SELECT CHARACTER_LENGTH(NAME,CODEUNITS16)
		FROM T1 WHERE NAME = 'Jürgen';

However the following two queries return the value 7, because the string contains 7 bytes. In the first query, OCTETS means that length is to be calculated in bytes. In the second query, the LENGTH function always counts by bytes.
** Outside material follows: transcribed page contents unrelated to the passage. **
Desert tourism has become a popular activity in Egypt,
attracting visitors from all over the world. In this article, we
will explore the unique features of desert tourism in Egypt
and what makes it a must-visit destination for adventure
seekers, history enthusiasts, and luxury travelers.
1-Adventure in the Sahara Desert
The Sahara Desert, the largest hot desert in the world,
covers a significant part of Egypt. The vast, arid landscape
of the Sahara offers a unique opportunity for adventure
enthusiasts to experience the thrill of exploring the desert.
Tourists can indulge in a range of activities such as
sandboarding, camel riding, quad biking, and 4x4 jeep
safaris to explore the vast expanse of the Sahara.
SELECT CHARACTER_LENGTH(NAME,OCTETS)
		FROM T1 WHERE NAME = 'Jürgen';

SELECT LENGTH(NAME)
		FROM T1 WHERE NAME = 'Jürgen';

Example: LOCATE_IN_STRING

The LOCATE_IN_STRING function returns the position at which an occurrence of an argument starts within a specified string. This function is similar to POSITION, but adds a parameter to specify which instance of the search string to find. The following statement sets the value of the host variable POSITION to 26, because the character ß is the 26th character in the string. In this case, CODEUNITS32 means that any character that is 4 bytes or less is counted as 1.
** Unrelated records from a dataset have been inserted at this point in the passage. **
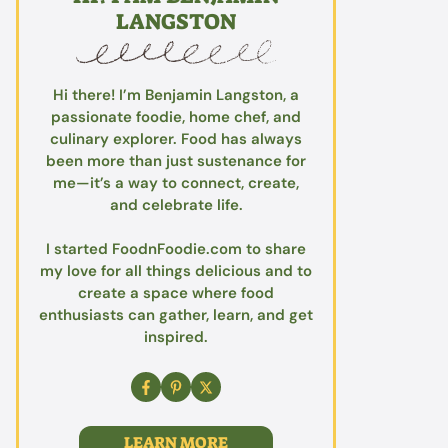
LANGSTON
Hi there! I’m Benjamin Langston, a
passionate foodie, home chef, and
culinary explorer. Food has always
been more than just sustenance for
me—it’s a way to connect, create,
and celebrate life.
I started FoodnFoodie.com to share
my love for all things delicious and to
create a space where food
enthusiasts can gather, learn, and get
inspired.
LEARN MORE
SET :POSITION = LOCATE_IN_STRING('Jürgen lives on Hegelstraße','ß',-1,CODEUNITS32);
-- search from end

The following statement sets the value of the host variable POSITION to 6. Db2 starts at position 1 and looks for the third occurrence of the character N. In this case, OCTETS means that Db2 counts the length by bytes.

SET :POSITION = LOCATE_IN_STRING('WINNING','N',1,3,OCTETS);

Examples of other length functions

The following table shows examples of the CODEUNITS16, CODEUNITS32, and OCTET options.

Table 1. Examples of length functions
Function	Result	Hexadecimal result value
`LEFT(‘Jürgen',2,CODEUNITS32)`	`'Jü'`	X'4AC3BC'
`LEFT(‘Jürgen',2,CODEUNITS16)`	`'Jü'`	X'4AC3BC'
`LEFT(‘Jürgen',2,OCTETS)`	`'J '`	X'4A20' (a truncated string)
`LEFT(‘Jürgen',2)`	`'J?'`	X'4AC3' (The letter ‘J' and a partial character)¹
`RIGHT(‘Jürgen',5,CODEUNITS32)`	`'ürgen'`	X'C3BC7267656E'
`RIGHT(‘Jürgen',5,CODEUNITS16)`	`'ürgen'`	X'C3BC7267656E'
`RIGHT(‘Jürgen',5,OCTETS)`	`'rgen'`	X'207267656E' (a truncated string)
`RIGHT(‘Jürgen',5)`	`'?rgen'`	X'BC7267656E' (a partial character followed by ‘rgen')¹
`SUBSTRING(‘Jürgen',1,2,CODEUNITS32)`	`'Jü'`	X'4AC3BC'
`SUBSTRING(‘Jürgen',1,2,CODEUNITS16)`	`'Jü'`	X'4AC3BC'
`SUBSTRING(‘Jürgen',1,2,OCTETS)`	`'J '`	X'4A20' (a truncated string)
`SUBSTR(‘Jürgen',1,2)`	`‘J?'`	X'4AC3' (a partial character)
`SUBSTRING(‘Jürgen',8,CODEUNITS16)`	`''`	a zero-length string
`SUBSTRING(‘Jürgen',8,4,OCTETS)`	`''`	a zero-length string
If conversion occurs on a string with a partial character, SQLCODE -330 results.